RQC Seminar

123rd RQC Seminar

  • Speaker

    Dr. Lev Ioffe
    ( Google Quantum AI )

  • Date

    16:00-17:00, June 12, 2024 (Wednesday)

  • Venue

    Hybrid(ZOOM・ Room S507 at Wako S51 Chem. & Mat.Phys. Bldg.)

  • Title

    NISQ effort: present and future.

  • Inquiries

    rqc_info[at]ml.riken.jp

Abstract
Presently quantum computers contain ~100 qubits whose lifetime is roughly four order of magnitude longer than the time of gate operation. In the near future we expect both the number of qubits and life time to increase by the factors of 2-5 but hardly more. Can we learn something valuable from such machines? I will argue that these, very imperfect and noisy computers can address a number of fundamental physics problems that are difficult (if not impossible) to simulate on a classical computer.
I will begin by a quick review of the superconducting quantum chips and their limitations. I will then discuss what physical systems are 'natural' for the simulation on these devices: spin liquids, spin diffusion, bose liquids (with and without magnetic fields) and what are the outstanding fundamental problems that one might address.
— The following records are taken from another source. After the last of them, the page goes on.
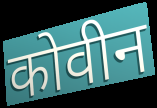
कोवीन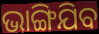
ଭାଙ୍ଗିଯିବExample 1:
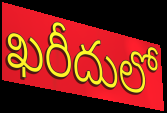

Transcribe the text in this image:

ఖరీదులో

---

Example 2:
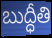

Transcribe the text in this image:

బుద్ధీతి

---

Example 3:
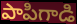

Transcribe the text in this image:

పాపిగాడి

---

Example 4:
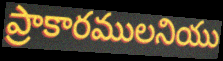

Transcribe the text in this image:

ప్రాకారములనియు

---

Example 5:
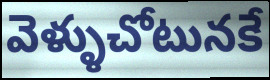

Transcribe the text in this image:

వెళ్ళుచోటునకేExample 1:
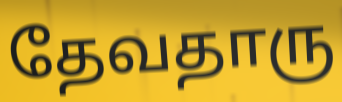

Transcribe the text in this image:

தேவதாரு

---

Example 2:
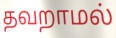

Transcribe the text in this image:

தவறாமல்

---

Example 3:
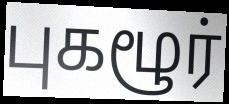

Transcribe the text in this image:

புகழூர்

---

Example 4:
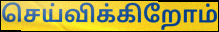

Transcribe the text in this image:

செய்விக்கிறோம்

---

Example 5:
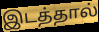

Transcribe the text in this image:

இடத்தால்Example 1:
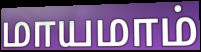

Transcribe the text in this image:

மாயமாம்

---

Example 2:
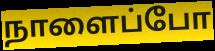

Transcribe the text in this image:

நாளைப்போ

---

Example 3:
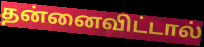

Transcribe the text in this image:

தன்னைவிட்டால்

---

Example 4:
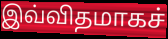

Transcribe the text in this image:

இவ்விதமாகச்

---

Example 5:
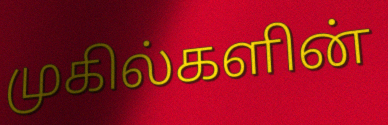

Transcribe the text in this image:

முகில்களின்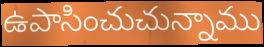
ఉపాసించుచున్నాము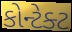
કોન્ટેક્ટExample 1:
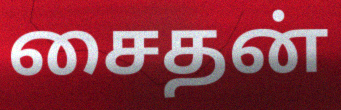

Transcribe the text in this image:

சைதன்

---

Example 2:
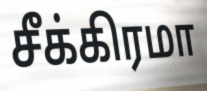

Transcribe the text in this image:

சீக்கிரமா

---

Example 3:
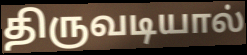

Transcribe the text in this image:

திருவடியால்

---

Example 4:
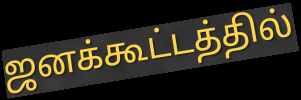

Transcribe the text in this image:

ஜனக்கூட்டத்தில்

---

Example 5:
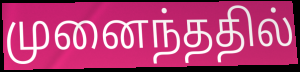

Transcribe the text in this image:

முனைந்ததில்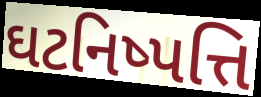
ઘટનિષ્પત્તિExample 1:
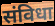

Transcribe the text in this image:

संविधा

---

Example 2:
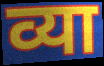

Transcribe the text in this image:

व्या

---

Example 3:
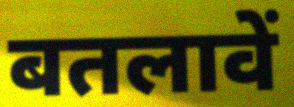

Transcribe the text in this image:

बतलावें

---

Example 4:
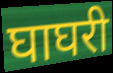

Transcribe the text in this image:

In the second part of the talk I will describe the recent discovery that Google team made while simulating one of these problems: formation of the bound states in pseudo one dimensional chains and their completly unexpected stability in non-intergable systems. Finally I discuss in more detail the easiest of the unsolved problems from the list above: decay of high energy states. I will show that computations in different limits give contradictory results while numerical results do not agree with any expectations making this problem very attractive for simulation by quantum hardware.